Perdue retired from the AFL-CIO in 2016. He spent 40 years with the labor movement and 20 years with the AFL-CIO.
Perdue was preceded in the president’s position by Jim Bowen. Joe Powell served in that role for 23 years. Powell served three years of an unexpired term, was elected president in 1977 and held that post until he retired in 1997.
Before he took office as president of the AFL-CIO in 2004, Perdue was secretary-treasurer of the organization for seven years and served as vice president of the AFL-CIO from 1989 to 1997.
The current AFL-CIO secretary-treasurer, Andy Walters, noted that when he took on that position, Perdue had just retired.
“I was so impressed with his passion for the labor movement. He said his main motivation was helping ensure that his daughters and grandchildren, other families like his own, could stay in West Virginia, and have safe, well-paying jobs,” Walters said. “Kenny was a true leader in the labor movement and will be personally missed.”
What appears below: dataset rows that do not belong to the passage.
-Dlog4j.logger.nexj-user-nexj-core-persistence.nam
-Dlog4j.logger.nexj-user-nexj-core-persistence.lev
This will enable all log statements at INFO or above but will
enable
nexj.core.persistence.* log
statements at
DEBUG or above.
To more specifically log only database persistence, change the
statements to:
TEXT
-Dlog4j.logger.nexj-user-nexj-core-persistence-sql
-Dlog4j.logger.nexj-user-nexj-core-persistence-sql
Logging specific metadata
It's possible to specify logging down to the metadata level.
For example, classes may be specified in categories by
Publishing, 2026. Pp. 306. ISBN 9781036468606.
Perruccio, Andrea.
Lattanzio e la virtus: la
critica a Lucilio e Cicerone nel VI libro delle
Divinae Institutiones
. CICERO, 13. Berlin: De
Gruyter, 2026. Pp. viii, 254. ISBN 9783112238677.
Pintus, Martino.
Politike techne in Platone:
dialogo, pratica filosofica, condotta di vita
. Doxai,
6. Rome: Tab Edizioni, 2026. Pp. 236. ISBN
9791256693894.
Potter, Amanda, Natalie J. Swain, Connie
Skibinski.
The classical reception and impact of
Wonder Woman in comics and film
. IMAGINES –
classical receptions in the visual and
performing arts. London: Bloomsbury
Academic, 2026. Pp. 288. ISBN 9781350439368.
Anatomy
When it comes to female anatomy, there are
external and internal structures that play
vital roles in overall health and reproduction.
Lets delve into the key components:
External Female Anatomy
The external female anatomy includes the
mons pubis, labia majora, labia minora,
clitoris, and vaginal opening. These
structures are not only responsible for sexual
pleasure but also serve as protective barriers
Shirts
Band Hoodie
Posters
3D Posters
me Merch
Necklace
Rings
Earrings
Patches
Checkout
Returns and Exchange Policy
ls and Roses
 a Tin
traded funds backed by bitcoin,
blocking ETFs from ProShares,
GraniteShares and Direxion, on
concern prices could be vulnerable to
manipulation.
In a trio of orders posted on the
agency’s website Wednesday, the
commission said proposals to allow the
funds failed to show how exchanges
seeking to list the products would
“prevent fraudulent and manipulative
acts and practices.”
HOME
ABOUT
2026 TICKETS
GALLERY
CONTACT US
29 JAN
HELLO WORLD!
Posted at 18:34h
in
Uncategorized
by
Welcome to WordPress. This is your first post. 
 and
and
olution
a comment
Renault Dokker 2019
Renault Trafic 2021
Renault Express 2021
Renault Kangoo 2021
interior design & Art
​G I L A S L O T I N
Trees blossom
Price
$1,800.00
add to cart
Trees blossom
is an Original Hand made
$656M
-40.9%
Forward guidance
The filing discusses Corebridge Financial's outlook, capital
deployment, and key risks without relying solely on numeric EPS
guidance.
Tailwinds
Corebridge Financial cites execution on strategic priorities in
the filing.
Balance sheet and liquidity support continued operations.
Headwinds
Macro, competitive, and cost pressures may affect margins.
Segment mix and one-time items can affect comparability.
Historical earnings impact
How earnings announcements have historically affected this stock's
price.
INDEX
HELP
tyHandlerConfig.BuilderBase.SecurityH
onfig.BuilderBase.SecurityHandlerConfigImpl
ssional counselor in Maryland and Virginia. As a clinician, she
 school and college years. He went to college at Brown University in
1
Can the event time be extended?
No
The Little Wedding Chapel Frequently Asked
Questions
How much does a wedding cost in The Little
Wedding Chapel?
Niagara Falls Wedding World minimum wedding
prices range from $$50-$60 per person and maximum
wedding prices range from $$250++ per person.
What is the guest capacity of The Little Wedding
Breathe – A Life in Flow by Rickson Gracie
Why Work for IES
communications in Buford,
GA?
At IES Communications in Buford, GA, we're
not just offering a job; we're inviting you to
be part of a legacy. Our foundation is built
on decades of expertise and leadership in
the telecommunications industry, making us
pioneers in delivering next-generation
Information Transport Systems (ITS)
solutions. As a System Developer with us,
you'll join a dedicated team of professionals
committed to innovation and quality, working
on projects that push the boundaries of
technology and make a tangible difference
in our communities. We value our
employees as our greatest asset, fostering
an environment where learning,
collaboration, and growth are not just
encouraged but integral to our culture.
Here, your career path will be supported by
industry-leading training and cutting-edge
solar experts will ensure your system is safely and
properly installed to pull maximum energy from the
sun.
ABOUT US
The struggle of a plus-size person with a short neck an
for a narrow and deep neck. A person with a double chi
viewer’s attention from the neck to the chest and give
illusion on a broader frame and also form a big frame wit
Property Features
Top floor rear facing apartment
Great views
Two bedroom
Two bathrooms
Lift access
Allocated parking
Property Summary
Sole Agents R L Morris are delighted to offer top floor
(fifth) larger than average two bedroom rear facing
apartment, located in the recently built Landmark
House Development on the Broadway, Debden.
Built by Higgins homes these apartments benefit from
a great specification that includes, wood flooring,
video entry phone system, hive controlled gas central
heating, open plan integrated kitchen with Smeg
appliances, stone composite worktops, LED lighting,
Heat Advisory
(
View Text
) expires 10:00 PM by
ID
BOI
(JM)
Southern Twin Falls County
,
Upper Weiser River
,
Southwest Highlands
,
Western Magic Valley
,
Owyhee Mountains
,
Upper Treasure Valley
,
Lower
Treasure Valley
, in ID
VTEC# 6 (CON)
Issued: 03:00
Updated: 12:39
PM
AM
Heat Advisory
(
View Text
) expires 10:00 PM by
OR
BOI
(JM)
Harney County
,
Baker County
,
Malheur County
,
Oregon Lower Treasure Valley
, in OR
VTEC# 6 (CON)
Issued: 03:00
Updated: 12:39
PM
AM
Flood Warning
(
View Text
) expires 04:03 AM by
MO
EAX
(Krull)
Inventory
Perdue’s tenure as AFL-CIO president came at a crossroads for organized labor in West Virginia.
Near the end of his time leading the union, lawmakers passed a repeal of the state’s prevailing wage as well as a bill that prevents unions from automatically collecting dues from non-union workers.
Perdue said in 2016 that legislative majorities have threatened a way of life for his family and other union members.
“They made it a personal attack on me,” Perdue said then.
Perdue, a Clarksburg native, started as a sheet metal worker and was elected business representative for the Sheet Metal Workers Local Union No. 33. He came from a union family. His father and one of his brothers also held the business representative position. Two other brothers, three nephews, a son-in-law and a grandson are also sheet metal workers.
“It has been a true pleasure advocating for West Virginia working families and representing our union partners,” Perdue said when his retirement was announced.
West Virginia’s Democratic Party praised Perdue’s contributions to the state.
“Kenny Perdue’s legacy is one of unyielding commitment to the cause of the working people of West Virginia,” stated Democratic Party Chairman Mike Pushkin, who is also a state delegate.
“His dedication to labor rights, worker protections, and fair wages has left an indelible mark on our state. He was a true champion for the people and a tireless fighter for justice.”
Additional leaders in the Democratic Party described Perdue’s fights to improve lives and conditions for workers.
“This is a tremendous loss to the labor movement and to working families. Kenny was a mentor, a friend, and a leader who inspired all of us to fight for justice for workers. His spirit and dedication will continue to guide us as we work towards a brighter future for all working families in West Virginia,” state Senator Mike Caputo said.